Théo Alves

10/01/2021 10h10
 
A vida é miúda
 
A vida é miúda. Um bocado miúda. Mas quando olhamos nossos dias, metas, expectativas e realizações, a impressão é de que a vida deveria ser enorme: cheia de coisas importantes, grandiosas, napoleônicas, colossais. Como se todos nós viajássemos em conquistas de Colombo, espalhando nossas vidas pessoais em fotos, selfies, check-ins, vídeos e coisas do tipo, porque somos as pessoas mais interessantes do mundo.
 
Fotografamos nossa comida, criamos pequenas ilusões de felicidade publicadas nas redes sociais, escrevemos a aventura com um mendigo a quem demos um sanduíche e de quem recebemos uma lição de vida, tudo isso porque queremos fazer crer que somos as pessoas mais interessantes do mundo, nos recusando a admitir que a vida de fato é miúda, muito miúda.
 
Miúda como uma lembrança engraçada que nos ocorre enquanto esperamos no sinal fechado. Ou a miudeza de um banho largo depois de fugirmos do calor infernal de uma tarde de terça. Miúdo como acertar o ponto da comida a que todos comem com gosto, mesmo que digam poucas coisas. Bem miudinha como se espalhar no sofá e ler o livro certo no momento mais preciso. A vida é miúda sem a necessidade de encontrar um sentido grandiloquente para ela: sem precisar dizer que os filhos são o sentido da vida ou mesmo aquela bobagem de escrever livro e plantar árvore, coisa e tal.
 
Retirar um livro da estante, cheio de lembranças e frases sublinhadas, rever uma foto de que se gosta muito, falar sobre um filme muito bom que você viu, deitar-se no sofá fazendo cafuné em quem se ama, rir com os amigos sobre as bobagens mais bobas do mundo, terminar um dia de trabalho com a sensação de que nos cansamos menos do que o previsto ou a felicidade miúda de termos feito algo bom, todas essas são miudezas da vida miúda: a matéria pequena e essencial dos dias.
 
Porque são raras as conquistas enormes.

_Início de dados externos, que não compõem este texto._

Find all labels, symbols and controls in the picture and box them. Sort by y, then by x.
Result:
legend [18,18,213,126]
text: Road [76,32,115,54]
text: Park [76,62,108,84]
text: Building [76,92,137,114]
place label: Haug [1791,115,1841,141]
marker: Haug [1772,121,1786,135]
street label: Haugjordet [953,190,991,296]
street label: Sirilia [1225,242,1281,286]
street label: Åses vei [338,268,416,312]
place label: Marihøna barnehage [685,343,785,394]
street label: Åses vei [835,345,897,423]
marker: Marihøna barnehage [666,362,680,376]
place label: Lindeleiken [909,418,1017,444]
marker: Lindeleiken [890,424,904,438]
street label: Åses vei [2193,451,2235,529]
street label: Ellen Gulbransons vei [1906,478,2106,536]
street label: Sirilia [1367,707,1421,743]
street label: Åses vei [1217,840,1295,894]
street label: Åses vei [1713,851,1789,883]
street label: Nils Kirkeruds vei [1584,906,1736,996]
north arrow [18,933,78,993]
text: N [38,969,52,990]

São eventuais. As formaturas, os livros escritos, os prêmios conquistados, as coisas que só acontecem uma vez etc. Tudo isso é importante, mas não é essencialmente a vida. Toda a grandiosidade das coisas grandes são marcos, são mementos, mas não são a vida. A vida é sempre miúda e diária, como se fosse sempre uma quarta-feira.